Table 5 depicts the results of the corrected 10 × 10 fold CV paired t-test. It can be seen that the RF holds victory (v), whereas k-NN, DT and RF neither contains asterisk (*) nor ‘v’, which shows that they could be statistically significant but unable to conclude via t-test. Therefore, RF was selected and deployed for further testing on the unseen data.
Table 5.
Test | Model evaluation parameters | k-NN | SVM-RBF | DT | RF |
---|---|---|---|---|---|
Paired t-test analysis | Accuracy | 97.37 | 97.80 | 97.83 | 98.98 v |
(v//*) reflects as follows: v-victory, * - poorly statistically significant, blank – unable to say.
The selected RF model was trained and deployed for testing using the 30 % unseen samples. Table 6 illustrates that the elected model can correctly classify the SARS-CoV-2 (sensitivity, 96.29 %) and non-SARS-CoV-2 (specificity, 98.25 %) with accuracy of 97.47 %. Fig. 6 illustrates a confusion matrix for the classification results of RF on unseen dataset. Besides, the total execution time (biomarkers extraction and RF model build time) is approximate 0.31 s, that tells the proposed algorithm is computationally inexpensive and efficient to be implemented in a real-time scenario.
Table 6.
Sensitivity (%) | Specificity (%) | Accuracy (%) | |
---|---|---|---|
RF | 96.29 | 98.25 | 97.47 |
SARS-CoV-2 – severe acute respiratory syndrome coronavirus 2; non-SARS-CoV-2-non severe acute respiratory syndrome coronavirus 2; RF- Random forest.
6. Discussion
Based on the history of SARS-CoV-2, previous studies suggest an origin from bats earlier to zoonotic transmission [47]. So far, the early SARS-CoV-2 virus genomes, which are sequenced and uploaded are more than 99 % similar, advocating these viruses result from a recent cross-species event [48]. These earlier examinations are based on alignment-based techniques to recognize relationships between the SARS-CoV-2 and other coronaviruses with amino acid sequence and nucleotide resemblances.
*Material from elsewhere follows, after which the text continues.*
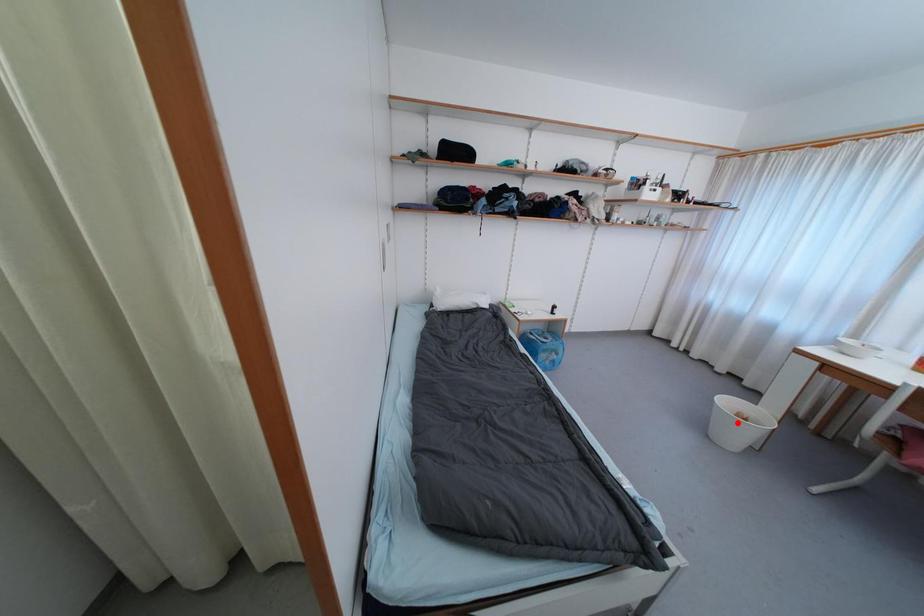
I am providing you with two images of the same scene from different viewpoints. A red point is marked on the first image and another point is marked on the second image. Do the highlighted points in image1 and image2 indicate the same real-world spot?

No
When examining the reserve replicase domains of ORF1ab for coronavirus species categorization, almost 94 % of amino acid residues were similar to SARS-CoV, reaching 70 %, on the whole genome resemblance, which confirms that the SARS-CoV-2 virus was genetically distinct [49]. Within the RNA-dependent RNA polymerase (RdRp) zone, it was discovered that the bat coronavirus, RaTG13, formed via a different lineage from other bat SARS-similar coronaviruses [48], was the nearest relation to the SARS-CoV-2. A group of researchers found that two bat SARS-similar coronaviruses, bat-SL-CoVZXC21 and bat-SL-CoVZC45, were also very similar to SARS-CoV-2 [47]. Yet, whether the SARS-CoV-2 virus started from a recombination event is still unknown [48].
We included distinct types of SARS-CoV-2 data including complete genome, partial genome, partial and complete CDS, from different regions such as RdRP, 3″-to-5″ exonuclease, non-structural protein 3. The length of data, that varies from 64bps to 29945bps compared with 2000-50000bps from earlier studies [27,28], were included in this study, which shows the robustness of the proposed approach. Further, we proposed a new biomarker based on the three-base periodicity property for the prediction of SARS-CoV-2 virus.
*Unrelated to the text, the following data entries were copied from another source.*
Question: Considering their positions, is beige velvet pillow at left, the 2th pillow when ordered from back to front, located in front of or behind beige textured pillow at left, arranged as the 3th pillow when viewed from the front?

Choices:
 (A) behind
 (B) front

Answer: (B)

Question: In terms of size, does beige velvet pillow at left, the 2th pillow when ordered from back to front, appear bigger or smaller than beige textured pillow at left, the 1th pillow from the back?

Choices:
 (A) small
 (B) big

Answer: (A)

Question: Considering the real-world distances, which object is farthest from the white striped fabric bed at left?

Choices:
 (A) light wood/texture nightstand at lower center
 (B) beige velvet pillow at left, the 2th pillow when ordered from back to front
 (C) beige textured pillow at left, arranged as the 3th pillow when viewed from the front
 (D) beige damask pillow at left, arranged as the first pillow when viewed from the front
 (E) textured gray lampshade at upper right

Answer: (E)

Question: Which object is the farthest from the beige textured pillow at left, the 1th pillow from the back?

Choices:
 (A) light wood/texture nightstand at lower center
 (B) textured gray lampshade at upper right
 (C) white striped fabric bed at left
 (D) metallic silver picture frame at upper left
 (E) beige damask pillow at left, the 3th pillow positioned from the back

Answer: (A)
In this work, eight biomarkers, GB1-GB8, were extracted based on the three-base periodicity properties, by applying various DSP techniques. Descriptive statistical analysis was performed to know the distribution of data, that helps to detect typos and outliers and allows us to identify associations among biomarkers. It can be seen (Supplementary Table 1) that there were minor deviations in the biomarker from their mean value, which were found to be distinct for both the SARS-CoV-2 and non-SARS-CoV-2 groups. Thus, the biomarker selection methods, PCC and CFS were deployed to enhance the efficiency of ML (Table 2). It can be observed that the results achieved by GB5 (AMDF) possess higher discrimination abilities for the classification with 32 % of correlation coefficient. The outcome agrees with an earlier study [50], wherein a correlation coefficient r ≥ 0.3 is suggested to be significant for medical diagnosis. Therefore, even the sequences collected from distinct zones with varied compositions can be simply compared quantitatively by employing the propose biomarker (AMDF), with uniformly meaningful results as when comparing SARS-CoV-2 sequences. Further, ANOVA test was applied to the biomarkers. Correlation coefficients <0.3, and p-values <0.05 were assumed statistically significant [51] and were included as the most significant biomarkers. Table 3 shows that GB1 to GB8 had p-values <0.05. However, GB1 to GB6 reported lower p-values compared with GB7 and GB8. Hence, GB1-GB6 were taken as features for the classification. On the other hand, CFS based method revealed GB4 and GB5 as the most notable biomarkers compared with other biomarkers (Table 3). The three-base periodicity DSP approach is simple and effective, which took an average 0.4 μseconds/nucleotide compared with k-mers, suggested in Ref. [27]. Further, the selected biomarkers from both methods were fed into the classifiers and assessed based on their accuracy.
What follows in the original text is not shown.